Optionally, create a conda environment.
conda create -y -n chemfunc python=3.12
conda activate chemfunc
Install the latest version of Chem Func using pip.
pip install chemfunc
Alternatively, clone the repository and install the local version of the package.
git clone https://github.com/swansonk14/chemfunc.git
cd chemfunc
pip install -e .
Note: If you get the issue ImportError: libXrender.so.1: cannot open shared object file: No such file or directory
, run conda install -c conda-forge xorg-libxrender
.
Chem Func contains a variety of useful functions and scripts for working with small molecules.
Functions can be imported from the chemfunc
package. For example:
from pathlib import Path
from chemfunc.sdf_to_smiles import sdf_to_smiles
sdf_to_smiles(
data_path=Path('molecules.sdf'),
save_path=Path('molecules.csv')
)
Most modules can also be run as scripts from the command line using the chemfunc
command along with the appropriate function name. For example:
chemfunc sdf_to_smiles \
--data_path molecules.sdf \
--save_path molecules.csv
To see a list of available scripts, run chemfunc -h
.
For each script, run chemfunc <script_name> -h
to see a description of the arguments for that script.
Below is a list of the contents of the package.
canonicalize_smiles.py
(function, script)
Canonicalizes SMILES using RDKit canonicalization and optionally strips salts.
chemical_diversity.py
(function, script)
Computes the chemical diversity of a set of molecules in terms of Tanimoto distances.
cluster_molecules.py
(function, script)
Performs k-means clustering to cluster molecules based on Morgan fingerprints.
compute_properties.py
(function, script)
Computes one or more molecular properties for a set of molecules.
convert_sdf.py
(functions)
Functions to convert SDF files to SMILES or SMARTS. Used by sdf_to_smiles
and sdf_to_smarts
.
deduplicate_smiles.py
(function, script)
Deduplicate a CSV files by SMILES.
filter_molecules.py
(function, script)
Filters molecules to those with values in a certain range.

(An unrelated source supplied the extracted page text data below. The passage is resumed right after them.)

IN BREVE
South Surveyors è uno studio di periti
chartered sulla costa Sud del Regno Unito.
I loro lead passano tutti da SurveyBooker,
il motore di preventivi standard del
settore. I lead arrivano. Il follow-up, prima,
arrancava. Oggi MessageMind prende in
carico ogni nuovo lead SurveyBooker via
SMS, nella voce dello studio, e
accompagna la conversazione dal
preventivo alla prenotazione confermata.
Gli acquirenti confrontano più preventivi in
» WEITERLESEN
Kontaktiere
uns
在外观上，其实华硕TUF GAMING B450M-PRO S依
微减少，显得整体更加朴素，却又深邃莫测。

measure_experimental_reproducibility.py
(function, script)
Measures the experimental reproducibility of two biological replicates by using one replicate to predict the other.
molecular_fingerprints.py
(functions, script)
Contains functions to compute fingerprints for molecules. Parallelized for speed. The function save_fingerprints
can be used as a script to compute fingerprints from a CSV file and save them as an NPZ file.
molecular_properties.py
(functions)
Contains functions to compute molecular properties. Parallelized for speed.
molecular_similarities.py
(functions)
Contains functions to compute similarities between molecules. Parallelized for speed.
nearest_neighbor.py
(function, script)
Given a dataset of molecules, computes the nearest neighbor molecule in a second dataset using one of several similarity metrics.
plot_property_distribution.py
(function, script)
Plots the distribution of molecular properties of a set of molecules.
plot_tsne.py
(function, script)
Runs a t-SNE on molecular fingerprints from one or more chemical libraries.

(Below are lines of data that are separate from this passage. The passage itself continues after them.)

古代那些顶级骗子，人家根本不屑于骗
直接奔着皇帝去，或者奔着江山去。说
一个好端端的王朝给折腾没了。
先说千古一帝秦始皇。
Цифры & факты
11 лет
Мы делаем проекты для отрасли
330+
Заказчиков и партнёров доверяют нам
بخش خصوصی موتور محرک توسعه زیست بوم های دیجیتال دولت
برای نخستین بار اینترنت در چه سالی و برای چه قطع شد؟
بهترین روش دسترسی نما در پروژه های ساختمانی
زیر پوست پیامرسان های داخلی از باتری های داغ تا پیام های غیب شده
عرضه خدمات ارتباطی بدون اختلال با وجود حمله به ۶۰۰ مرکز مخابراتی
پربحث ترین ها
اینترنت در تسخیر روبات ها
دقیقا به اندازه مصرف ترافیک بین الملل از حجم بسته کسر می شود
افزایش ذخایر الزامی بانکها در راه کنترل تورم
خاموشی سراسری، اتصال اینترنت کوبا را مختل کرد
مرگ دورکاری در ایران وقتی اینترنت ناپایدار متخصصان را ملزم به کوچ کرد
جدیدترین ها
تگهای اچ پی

regression_to_classification.py
(function, script)
Converts regression data to classification data using given thresholds.
sample_molecules.py
(function, script)
Samples molecules from a CSV file, either uniformly at random across the entire dataset or uniformly at random from each cluster within the data.
sdf_to_smarts.py
(function, script)
Converts an SDF file to a CSV file with SMARTS.
sdf_to_smiles.py
(function, script)
Converts an SDF file to a CSV file with SMILES.
select_from_clusters.py
(function, script)
Selects the best molecule from each cluster.
smiles_to_svg.py
(function, script)
Converts a SMILES string to an SVG image of the molecule.
visualize_molecules.py
(function, script)
Converts a file of SMILES to images of molecular structures.
visualize_reactions.py
(function, script)
Converts a file of reaction SMARTS to images of chemical reactions.